TO-DO ITEM: Could you restate exactly the lines that begin at the line with "For every layout" and end at the final line of the data?
*** Block opens ***
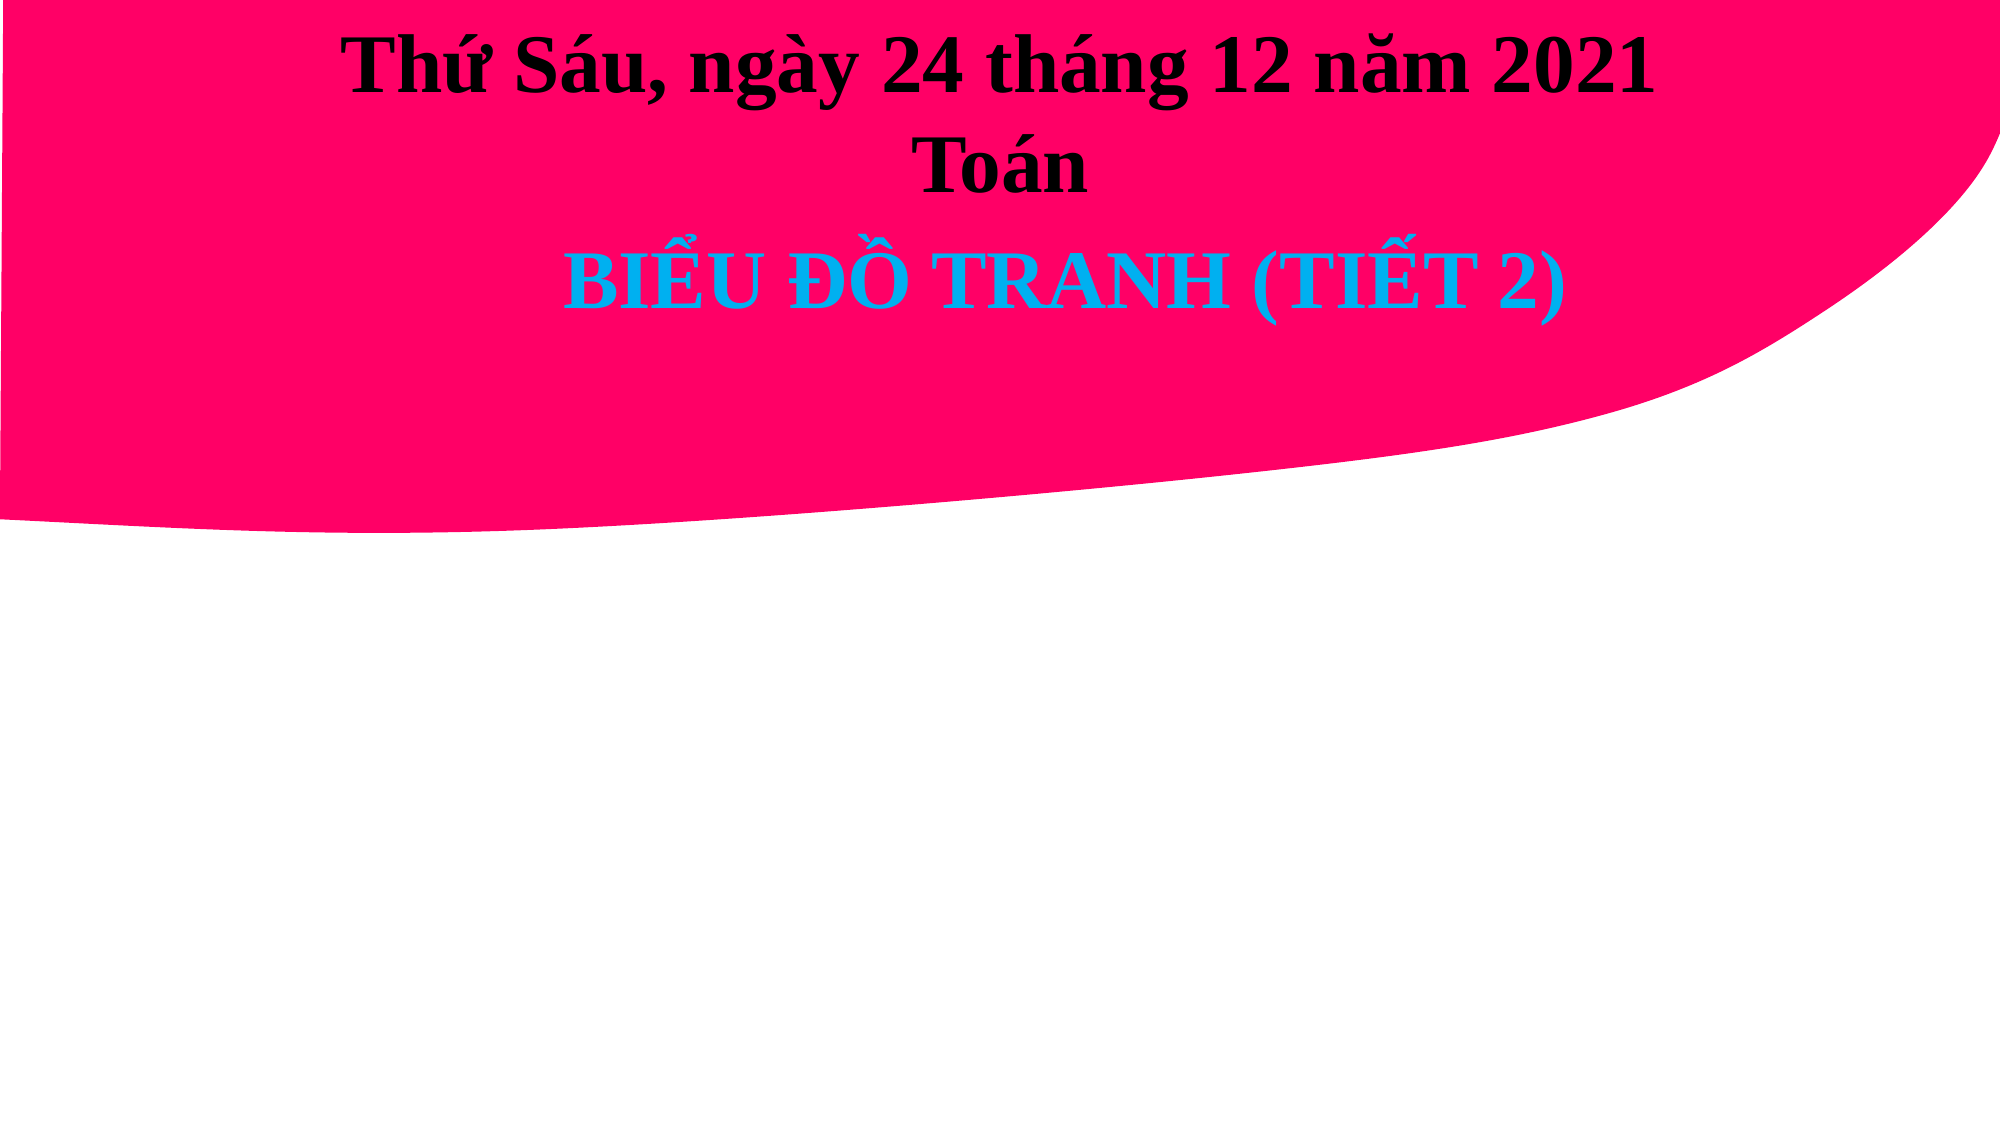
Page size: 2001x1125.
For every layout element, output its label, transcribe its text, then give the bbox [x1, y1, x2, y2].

text_box Thứ Sáu, ngày 24 tháng 12 năm 2021 Toán [0, 1, 2000, 217]
text_box BIỂU ĐỒ TRANH (TIẾT 2) [118, 218, 2000, 333]
text_box [0, 217, 1944, 534]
*** Block closes ***
EXERCISE RESULT:
For every layout element, output its label, transcribe its text, then give the bbox [x1, y1, x2, y2].

text_box Thứ Sáu, ngày 24 tháng 12 năm 2021 Toán [0, 1, 2000, 217]
text_box BIỂU ĐỒ TRANH (TIẾT 2) [118, 218, 2000, 333]
text_box [0, 217, 1944, 534]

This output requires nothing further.